- **Problem details**:
Start at the line with "Purpose of Report" in the records below, stop at the line with "The graph below", and return every line in that span exactly, the two end lines included.

*** Opening of Information shown ***

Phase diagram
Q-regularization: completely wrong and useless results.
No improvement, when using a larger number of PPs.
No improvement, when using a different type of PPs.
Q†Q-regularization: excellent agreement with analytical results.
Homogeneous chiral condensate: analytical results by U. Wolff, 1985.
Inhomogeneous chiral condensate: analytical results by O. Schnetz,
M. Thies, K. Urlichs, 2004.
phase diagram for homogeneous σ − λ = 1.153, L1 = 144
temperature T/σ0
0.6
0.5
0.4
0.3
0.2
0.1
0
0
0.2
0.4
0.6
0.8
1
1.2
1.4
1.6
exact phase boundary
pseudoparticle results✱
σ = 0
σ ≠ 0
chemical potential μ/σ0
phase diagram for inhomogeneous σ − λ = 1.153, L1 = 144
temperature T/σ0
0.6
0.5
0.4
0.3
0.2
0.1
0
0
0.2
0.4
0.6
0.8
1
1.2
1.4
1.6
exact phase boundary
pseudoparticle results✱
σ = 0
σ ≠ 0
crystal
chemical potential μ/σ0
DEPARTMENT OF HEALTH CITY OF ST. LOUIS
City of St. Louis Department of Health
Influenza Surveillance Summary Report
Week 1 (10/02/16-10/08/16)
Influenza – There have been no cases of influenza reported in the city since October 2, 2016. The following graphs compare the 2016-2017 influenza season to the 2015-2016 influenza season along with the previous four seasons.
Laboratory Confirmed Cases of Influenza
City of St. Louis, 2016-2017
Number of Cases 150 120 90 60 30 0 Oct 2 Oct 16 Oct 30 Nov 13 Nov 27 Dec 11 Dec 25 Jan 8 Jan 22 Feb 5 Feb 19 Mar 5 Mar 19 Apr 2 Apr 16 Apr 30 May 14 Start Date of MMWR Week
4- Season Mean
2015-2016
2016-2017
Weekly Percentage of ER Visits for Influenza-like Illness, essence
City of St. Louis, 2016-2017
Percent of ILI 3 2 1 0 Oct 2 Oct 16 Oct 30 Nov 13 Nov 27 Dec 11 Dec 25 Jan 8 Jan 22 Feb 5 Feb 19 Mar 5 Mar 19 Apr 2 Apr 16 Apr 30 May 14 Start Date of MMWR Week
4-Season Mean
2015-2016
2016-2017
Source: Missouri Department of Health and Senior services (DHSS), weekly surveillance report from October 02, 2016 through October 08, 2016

*** Close of Information shown ***
*** Opening of Information shown ***

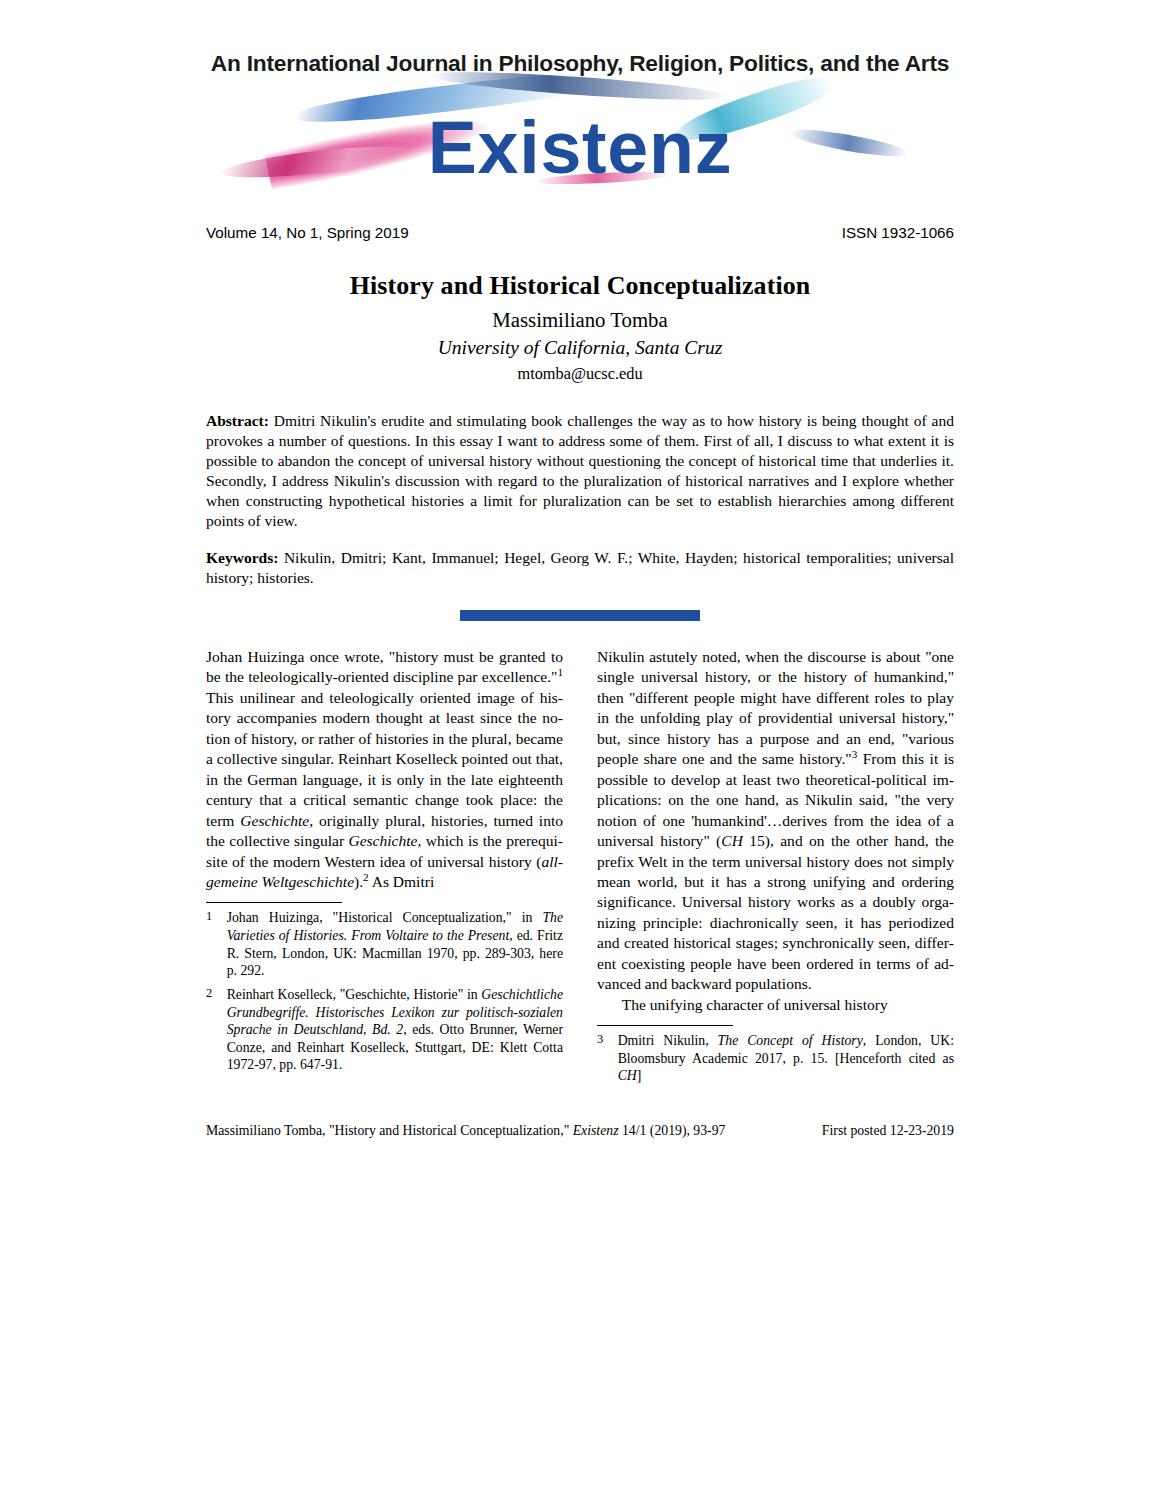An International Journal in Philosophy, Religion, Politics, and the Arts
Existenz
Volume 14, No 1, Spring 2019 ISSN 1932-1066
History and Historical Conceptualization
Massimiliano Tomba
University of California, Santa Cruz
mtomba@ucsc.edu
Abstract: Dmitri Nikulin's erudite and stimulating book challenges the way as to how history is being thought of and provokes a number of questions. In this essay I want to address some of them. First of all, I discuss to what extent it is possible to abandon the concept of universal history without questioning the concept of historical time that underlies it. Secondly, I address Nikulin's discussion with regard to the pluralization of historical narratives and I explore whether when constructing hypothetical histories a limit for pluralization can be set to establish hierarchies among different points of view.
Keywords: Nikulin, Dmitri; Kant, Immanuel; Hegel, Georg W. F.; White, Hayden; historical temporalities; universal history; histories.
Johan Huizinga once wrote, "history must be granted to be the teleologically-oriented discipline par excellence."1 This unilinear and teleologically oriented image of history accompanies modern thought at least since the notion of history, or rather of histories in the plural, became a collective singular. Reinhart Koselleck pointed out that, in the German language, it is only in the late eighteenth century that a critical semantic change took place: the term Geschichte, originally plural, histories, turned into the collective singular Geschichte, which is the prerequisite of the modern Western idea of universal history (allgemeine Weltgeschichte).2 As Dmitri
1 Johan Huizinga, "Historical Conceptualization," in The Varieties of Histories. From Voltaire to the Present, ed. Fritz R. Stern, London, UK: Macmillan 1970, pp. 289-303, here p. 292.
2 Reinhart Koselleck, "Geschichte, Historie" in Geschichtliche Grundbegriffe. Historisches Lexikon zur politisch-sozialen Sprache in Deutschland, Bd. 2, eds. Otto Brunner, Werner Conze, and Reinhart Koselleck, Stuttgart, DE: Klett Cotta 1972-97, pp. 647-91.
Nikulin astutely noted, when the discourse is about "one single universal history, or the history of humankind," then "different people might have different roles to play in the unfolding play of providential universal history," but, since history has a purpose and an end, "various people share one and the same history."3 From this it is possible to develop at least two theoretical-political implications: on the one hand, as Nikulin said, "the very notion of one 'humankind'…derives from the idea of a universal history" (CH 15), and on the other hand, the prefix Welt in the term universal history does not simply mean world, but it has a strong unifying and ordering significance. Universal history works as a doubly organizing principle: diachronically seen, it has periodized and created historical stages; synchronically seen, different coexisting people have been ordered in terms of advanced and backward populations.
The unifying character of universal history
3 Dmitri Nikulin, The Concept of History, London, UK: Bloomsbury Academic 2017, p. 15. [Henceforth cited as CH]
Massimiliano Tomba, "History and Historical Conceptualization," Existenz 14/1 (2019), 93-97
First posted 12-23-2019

*** Close of Information shown ***
*** Opening of Information shown ***

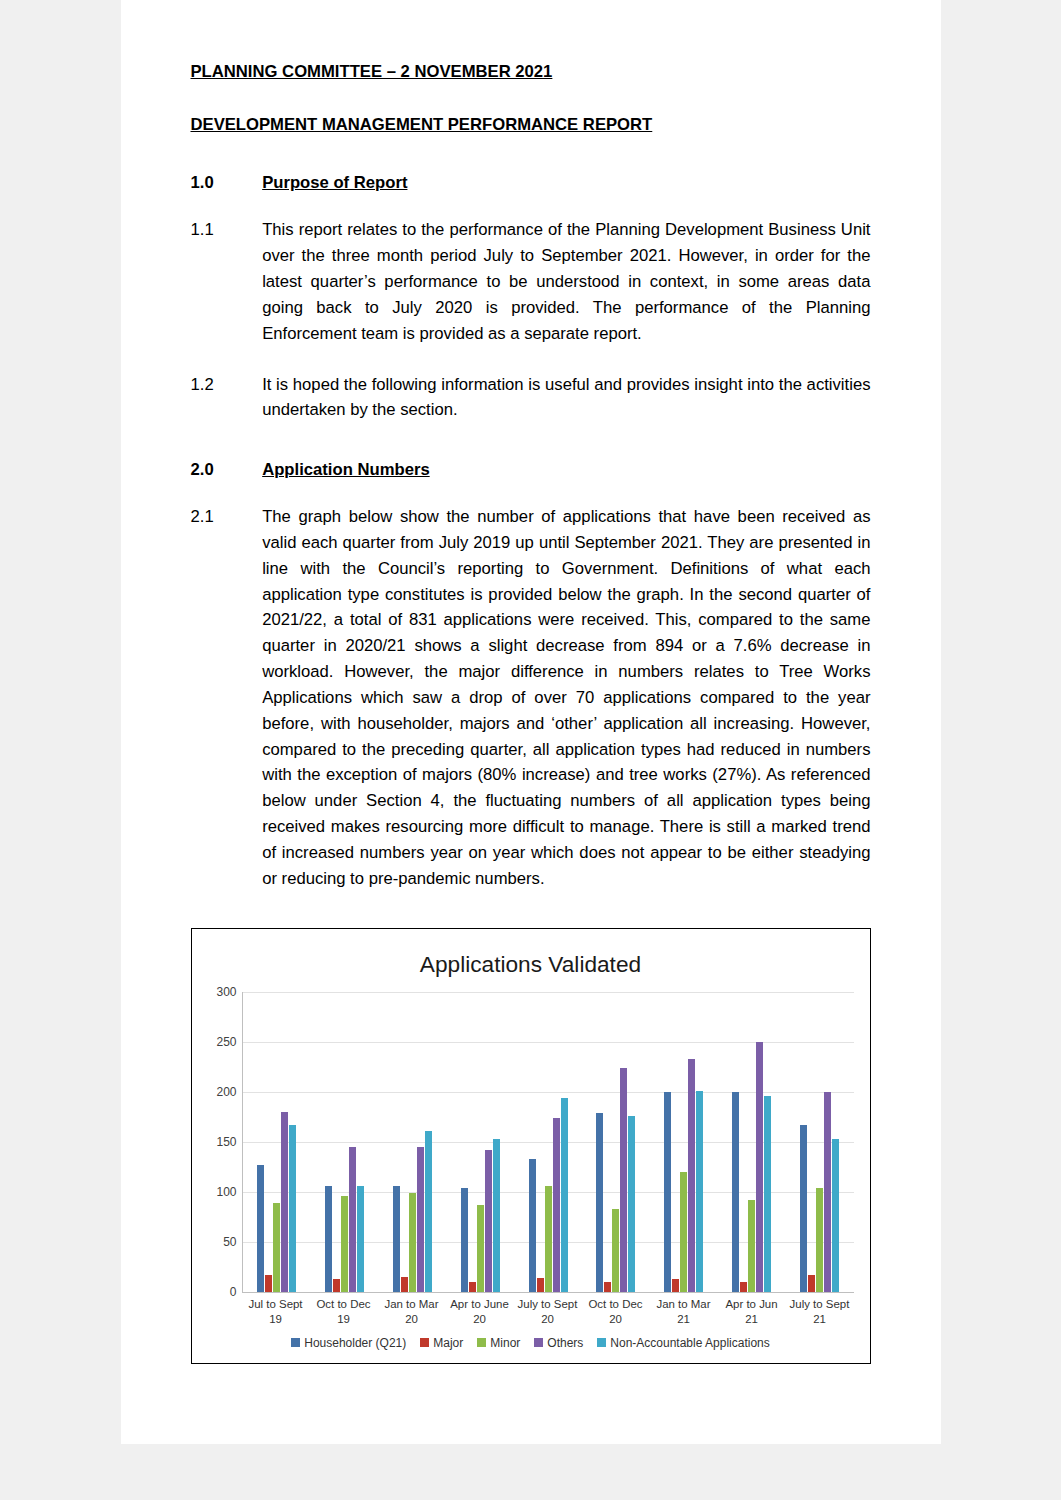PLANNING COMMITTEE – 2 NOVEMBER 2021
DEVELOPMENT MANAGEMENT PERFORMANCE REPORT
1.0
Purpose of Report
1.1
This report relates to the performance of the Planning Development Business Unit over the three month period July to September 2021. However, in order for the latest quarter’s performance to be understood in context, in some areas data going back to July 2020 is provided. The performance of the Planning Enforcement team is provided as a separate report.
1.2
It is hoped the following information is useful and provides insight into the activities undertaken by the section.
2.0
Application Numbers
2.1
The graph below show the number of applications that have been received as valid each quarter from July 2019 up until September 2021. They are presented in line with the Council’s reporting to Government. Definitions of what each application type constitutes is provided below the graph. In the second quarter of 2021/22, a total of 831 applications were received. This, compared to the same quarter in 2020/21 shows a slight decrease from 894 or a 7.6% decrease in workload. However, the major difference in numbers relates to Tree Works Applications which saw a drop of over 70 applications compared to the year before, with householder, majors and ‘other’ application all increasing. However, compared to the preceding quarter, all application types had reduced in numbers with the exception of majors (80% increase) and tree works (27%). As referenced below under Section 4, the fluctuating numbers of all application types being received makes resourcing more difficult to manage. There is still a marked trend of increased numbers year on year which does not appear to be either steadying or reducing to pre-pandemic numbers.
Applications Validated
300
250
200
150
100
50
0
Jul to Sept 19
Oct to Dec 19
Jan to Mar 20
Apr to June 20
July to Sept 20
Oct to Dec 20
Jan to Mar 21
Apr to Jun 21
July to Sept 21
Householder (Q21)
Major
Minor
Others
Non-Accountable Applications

*** Close of Information shown ***

- **Task response**:
Purpose of Report
1.1
This report relates to the performance of the Planning Development Business Unit over the three month period July to September 2021. However, in order for the latest quarter’s performance to be understood in context, in some areas data going back to July 2020 is provided. The performance of the Planning Enforcement team is provided as a separate report.
1.2
It is hoped the following information is useful and provides insight into the activities undertaken by the section.
2.0
Application Numbers
2.1
The graph below show the number of applications that have been received as valid each quarter from July 2019 up until September 2021. They are presented in line with the Council’s reporting to Government. Definitions of what each application type constitutes is provided below the graph. In the second quarter of 2021/22, a total of 831 applications were received. This, compared to the same quarter in 2020/21 shows a slight decrease from 894 or a 7.6% decrease in workload. However, the major difference in numbers relates to Tree Works Applications which saw a drop of over 70 applications compared to the year before, with householder, majors and ‘other’ application all increasing. However, compared to the preceding quarter, all application types had reduced in numbers with the exception of majors (80% increase) and tree works (27%). As referenced below under Section 4, the fluctuating numbers of all application types being received makes resourcing more difficult to manage. There is still a marked trend of increased numbers year on year which does not appear to be either steadying or reducing to pre-pandemic numbers.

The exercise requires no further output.